_What the task asks:_
Please return the lines of the data that contain "none".
━━━━━━━━━━━━━━━━
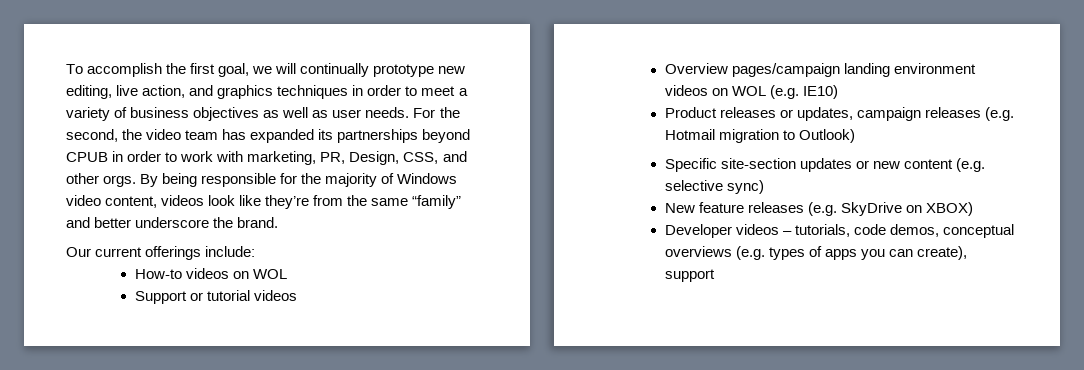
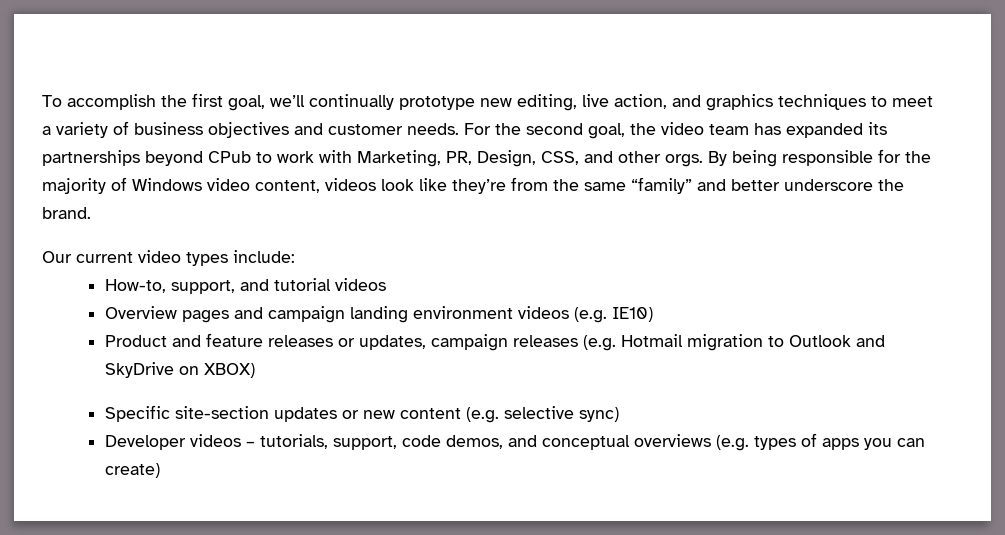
[252,63,297,74] we will -> [270,95,305,107] we’ll
[352,85,402,96] in order -> (866, 102) none
[263,107,362,118] as well as user -> [294,123,403,135] and customer
[66,129,118,142] second, -> [526,123,625,139] second goal,
[66,151,162,162] CPUB in order -> [208,151,251,163] CPub
[247,151,317,165] marketing, -> [357,150,441,167] Marketing,
[145,246,202,260] offerings -> [138,250,228,266] video types
[134,268,287,279] [134,291,203,304] How-to videos on WOL // Support or -> [104,279,269,294] How-to, support, and
[731,63,840,77] pages/campaign -> [181,306,345,323] pages and campaign
[711,86,766,96] on WOL -> (569, 312) none
(717, 112) none -> [171,333,263,347] and feature
[798,129,855,143] Outlook) -> [788,335,885,347] [104,362,255,378] Outlook and SkyDrive on XBOX)
[664,202,974,216] // New feature releases (e.g. SkyDrive on XBOX) -> (619, 414) none
(850, 230) none -> [332,436,397,450] support,
(939, 230) none -> [507,435,537,447] and
[917,246,968,260] [664,269,715,282] create), support -> [104,463,160,478] create)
━━━━━━━━━━━━━━━━
_Result of the task:_
[352,85,402,96] in order -> (866, 102) none
[711,86,766,96] on WOL -> (569, 312) none
(717, 112) none -> [171,333,263,347] and feature
[664,202,974,216] // New feature releases (e.g. SkyDrive on XBOX) -> (619, 414) none
(850, 230) none -> [332,436,397,450] support,
(939, 230) none -> [507,435,537,447] and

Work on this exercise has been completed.